Private Banking Directory

Generational transition, technology and more open clients offer fresh niches for advisers in Asia, says UBP's Michael Blake

PUBLISHED : Wednesday, 06 July, 2016, 3:54pm
UPDATED : Wednesday, 06 July, 2016, 4:04pm

Only operating in its present guise since early April, Union Bancaire Privée (UBP) may be the new kid on the block in Hong Kong's banking sector, but it can draw on an illustrious heritage as it looks to pursue ambitious plans for expansion.

Formed as a result of the acquisition of Coutts International from RBS by family-owned UBP, which has headquarters in Geneva, the new entity has its sights set on meeting the investment needs of Asia's ever-growing millionaire class.

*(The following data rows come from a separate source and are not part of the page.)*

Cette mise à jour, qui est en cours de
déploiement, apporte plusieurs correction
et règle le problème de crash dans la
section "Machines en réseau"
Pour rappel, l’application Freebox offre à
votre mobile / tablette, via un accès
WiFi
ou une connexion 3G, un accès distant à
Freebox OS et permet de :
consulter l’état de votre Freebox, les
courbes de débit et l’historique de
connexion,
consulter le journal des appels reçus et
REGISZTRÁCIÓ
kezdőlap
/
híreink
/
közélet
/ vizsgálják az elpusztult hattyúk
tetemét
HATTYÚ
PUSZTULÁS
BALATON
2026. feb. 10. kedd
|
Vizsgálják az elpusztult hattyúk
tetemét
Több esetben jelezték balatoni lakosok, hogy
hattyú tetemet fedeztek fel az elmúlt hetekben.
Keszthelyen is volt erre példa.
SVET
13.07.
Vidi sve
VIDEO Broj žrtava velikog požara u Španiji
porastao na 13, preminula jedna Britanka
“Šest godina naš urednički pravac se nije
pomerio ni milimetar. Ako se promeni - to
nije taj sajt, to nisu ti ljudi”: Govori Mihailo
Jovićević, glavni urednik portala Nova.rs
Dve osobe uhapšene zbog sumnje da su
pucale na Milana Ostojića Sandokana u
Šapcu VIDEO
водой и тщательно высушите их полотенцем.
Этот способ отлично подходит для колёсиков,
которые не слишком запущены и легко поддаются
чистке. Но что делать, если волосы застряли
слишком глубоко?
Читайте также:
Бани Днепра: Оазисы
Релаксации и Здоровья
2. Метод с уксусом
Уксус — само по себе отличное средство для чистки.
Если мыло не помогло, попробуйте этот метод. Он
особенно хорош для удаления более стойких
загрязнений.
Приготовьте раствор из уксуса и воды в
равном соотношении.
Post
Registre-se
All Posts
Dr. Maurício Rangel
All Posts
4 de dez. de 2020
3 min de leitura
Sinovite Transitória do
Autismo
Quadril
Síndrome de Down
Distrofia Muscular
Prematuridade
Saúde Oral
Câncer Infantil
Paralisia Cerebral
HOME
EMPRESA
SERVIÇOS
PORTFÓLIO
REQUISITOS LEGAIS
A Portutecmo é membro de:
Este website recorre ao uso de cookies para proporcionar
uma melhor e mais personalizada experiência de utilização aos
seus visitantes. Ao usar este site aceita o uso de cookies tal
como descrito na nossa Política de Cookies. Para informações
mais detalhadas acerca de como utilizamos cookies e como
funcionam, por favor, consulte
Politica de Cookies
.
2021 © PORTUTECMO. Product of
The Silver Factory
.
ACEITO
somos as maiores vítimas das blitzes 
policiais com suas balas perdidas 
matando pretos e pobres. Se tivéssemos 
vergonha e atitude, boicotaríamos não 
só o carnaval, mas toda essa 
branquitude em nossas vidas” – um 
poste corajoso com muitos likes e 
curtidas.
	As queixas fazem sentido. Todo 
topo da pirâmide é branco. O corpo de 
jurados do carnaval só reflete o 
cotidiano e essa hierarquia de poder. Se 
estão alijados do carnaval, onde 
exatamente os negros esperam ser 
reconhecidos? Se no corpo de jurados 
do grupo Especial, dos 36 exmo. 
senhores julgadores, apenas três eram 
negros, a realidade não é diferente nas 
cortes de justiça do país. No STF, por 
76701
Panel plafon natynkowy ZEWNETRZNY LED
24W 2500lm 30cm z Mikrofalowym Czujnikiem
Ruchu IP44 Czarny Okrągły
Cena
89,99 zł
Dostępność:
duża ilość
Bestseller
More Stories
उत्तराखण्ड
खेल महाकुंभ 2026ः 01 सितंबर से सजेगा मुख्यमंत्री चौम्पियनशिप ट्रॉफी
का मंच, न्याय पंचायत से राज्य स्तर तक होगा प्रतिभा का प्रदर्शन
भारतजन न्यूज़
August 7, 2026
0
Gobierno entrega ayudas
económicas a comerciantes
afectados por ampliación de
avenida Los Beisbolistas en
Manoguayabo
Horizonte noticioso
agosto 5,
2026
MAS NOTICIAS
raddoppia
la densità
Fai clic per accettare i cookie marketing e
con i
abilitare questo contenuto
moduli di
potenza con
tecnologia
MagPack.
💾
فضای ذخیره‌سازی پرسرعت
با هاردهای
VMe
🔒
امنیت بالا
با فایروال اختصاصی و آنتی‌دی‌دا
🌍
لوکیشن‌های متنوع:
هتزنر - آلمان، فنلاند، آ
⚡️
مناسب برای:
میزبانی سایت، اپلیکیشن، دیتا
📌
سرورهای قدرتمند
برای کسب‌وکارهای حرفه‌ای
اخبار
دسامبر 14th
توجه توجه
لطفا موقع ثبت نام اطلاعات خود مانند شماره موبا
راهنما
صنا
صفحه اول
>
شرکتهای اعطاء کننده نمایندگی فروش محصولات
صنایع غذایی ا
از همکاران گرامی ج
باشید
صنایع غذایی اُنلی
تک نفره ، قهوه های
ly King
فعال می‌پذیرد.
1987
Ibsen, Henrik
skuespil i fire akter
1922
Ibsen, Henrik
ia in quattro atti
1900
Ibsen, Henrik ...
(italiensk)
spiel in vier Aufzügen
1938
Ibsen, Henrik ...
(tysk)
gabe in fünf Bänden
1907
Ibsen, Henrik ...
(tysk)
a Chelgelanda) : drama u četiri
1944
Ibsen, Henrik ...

"Wealth is still being accumulated faster in this part of the world than anywhere else, and 50 per cent of that wealth [is] not being professionally managed," says Michael Blake, UBP's Singapore-based chief executive for private banking in Asia. "We are also on the brink of a transition between generations, so the main challenge for us is how to take advantage of those opportunities." Originally founded in 1969, the bank sees itself as an asset management specialist able to adapt to new market environments.

It recognises too that the industry is at something of an inflection point, with banks realising they can't be all things to all people and forced to reassess their overall proposition and relative strengths.

"In today's market, you have to be very clear [about] what you do and don't offer," says Blake, formerly chief executive of Coutts International. "Private ownership enables us to make quick decisions, remain flexible, and give clients the benefit of our experience in the selection of alternative assets."

So far, the regional team includes close to 70 private bankers, split quite evenly between offices in Hong Kong and Singapore. Assets under management in Asia already amount to roughly 14 billion (HK$113 billion) Swiss francs, which compares with the organisation's global number of around 110 billion Swiss francs. And, thanks to minimal disruption during the transfer of ownership, the average length of relationship with clients inherited from Coutts is something like 10 years.

A fair proportion of these clients are first- or second-generation entrepreneurs who still have a bias towards Asia in asset allocation.

"There is no reason why that should change," Blake says. "Clients tend to have a propensity to invest close to home in markets they understand. But one trend we see is a convergence between the European and Asian styles of investing. For example, Asian clients now see less need to be so hands-on in the decision-making. They are more willing to accept the discretionary and advisory solutions which the bank can offer."

Indeed, around 10 per cent of UBP's book in Asia is handled on a discretionary basis and about 20 per cent as advisory business.

Even so, in working with clients who are self-made entrepreneurs, used to calling the shots and controlling their own financial decisions, relationship managers have to show intelligence and intuition.

"The majority of the people we deal with are extremely sophisticated and very discerning," Blake says. "But there is also a generational change taking place. The younger generation are more open to discussions about a discretionary or advisory proposition as one aspect of planning for a transfer of wealth."

In the near term, foreseeable challenges for the bank include dealing with the impact of the common reporting standard, which will only become clear when the mechanism is fully agreed.

There will also be further adoption and integration of technology. Inevitably, online access and mobile links are already changing the private banking sector, but Blake certainly doesn't see IT replacing human beings at the core of the wealth management relationship.

"There is a lot of focus now on the potential for disruption with new technology, and a lot of people are rushing to meet that requirement," he says. "But clients are not clear yet how they want to use technology to engage with private banks. They will call up to have that sensitive conversation about succession planning or to review a portfolio, and that is not something a computer can replace."

With that in mind, UBP also has plans to hire more relationship managers able to provide a full range of products and services for the increasing number of mainland-based clients with an international footprint. The intention is to handle such business in Hong Kong or Singapore. "The decision to go onshore in China may be appropriate for other types of financial services business, but it is not something we see as a priority at the moment," Blake says.

Regarding general economic prospects, he sees no great cause for concern about China's slowing rate of GDP growth. If the mainland achieves its forecast of 6 per cent plus, this year, that will still put most Western economies, with forecasts of up to 2 per cent growth, in the shade.

"It is all relative, but China will continue to become an increasingly important part of the global economy," Blake says. "Just consider that last year there was more than US$100 billion outbound M&A [mergers and acquisitions] activity from China.

"You will see these very real trends having a day-to-day impact on financial services over the next decade or two," he adds. "In other respects, our house view is that conditions in developing economies will stabilise in the second half of the year and monetary policy will continue to be accommodative."